**To-do item:**
Please transcribe the line with "precisa encontrar a" and the lines after it through the end of the listing below, keeping both ends and nothing more.

——————

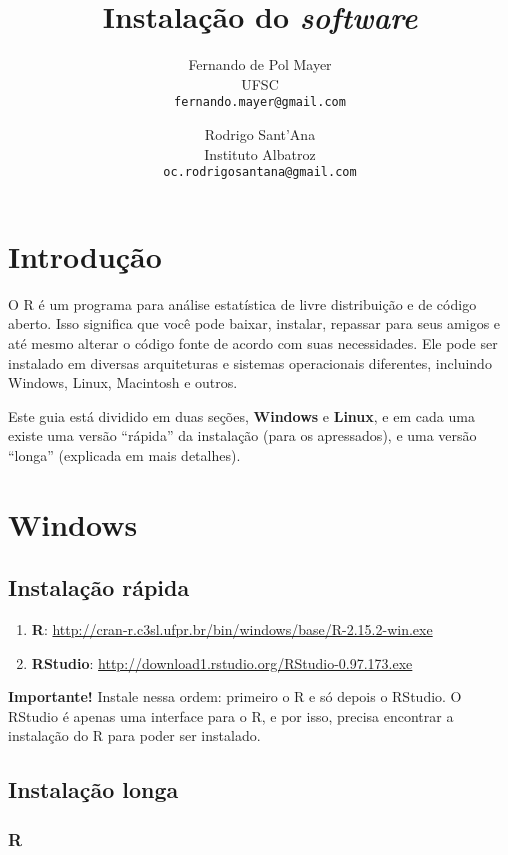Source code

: \documentclass[a4paper,12pt]{article}\usepackage{graphicx, color}
\title{Instalação do \textit{software} \R}
\author{Fernando de Pol Mayer \\
  UFSC \\
  \texttt{fernando.mayer@gmail.com} \and Rodrigo Sant'Ana \\
  Instituto Albatroz \\
  \texttt{oc.rodrigosantana@gmail.com}}
\date{}
\providecommand{\R}{\textsf{R}\xspace}
\providecommand{\RStudio}{\textsf{RStudio}\xspace}
\begin{document}
\maketitle
\tableofcontents

\section{Introdução}

O \R é um programa para análise estatística de livre distribuição e de
código aberto. Isso significa que você pode baixar, instalar, repassar
para seus amigos e até mesmo alterar o código fonte de acordo com suas
necessidades. Ele pode ser instalado em diversas arquiteturas e sistemas
operacionais diferentes, incluindo Windows, Linux, Macintosh e
outros.

Este guia está dividido em duas seções, \textbf{Windows} e
\textbf{Linux}, e em cada uma existe uma versão ``rápida'' da instalação
(para os apressados), e uma versão ``longa'' (explicada em mais
detalhes).

\section{Windows}

\subsection{Instalação rápida}

\begin{enumerate}
\item \textbf{\R}:
  \url{http://cran-r.c3sl.ufpr.br/bin/windows/base/R-2.15.2-win.exe}
\item \textbf{\RStudio}:
  \url{http://download1.rstudio.org/RStudio-0.97.173.exe}
\end{enumerate}

\textbf{Importante!} Instale nessa ordem: primeiro o \R e só depois o
\RStudio. O \RStudio é apenas uma interface para o \R, e por isso,
precisa encontrar a instalação do \R para poder ser instalado.

\subsection{Instalação longa}

\subsubsection{\R}
\end{document}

——————

**Task solution:**
precisa encontrar a instalação do \R para poder ser instalado.

\subsection{Instalação longa}

\subsubsection{\R}
\end{document}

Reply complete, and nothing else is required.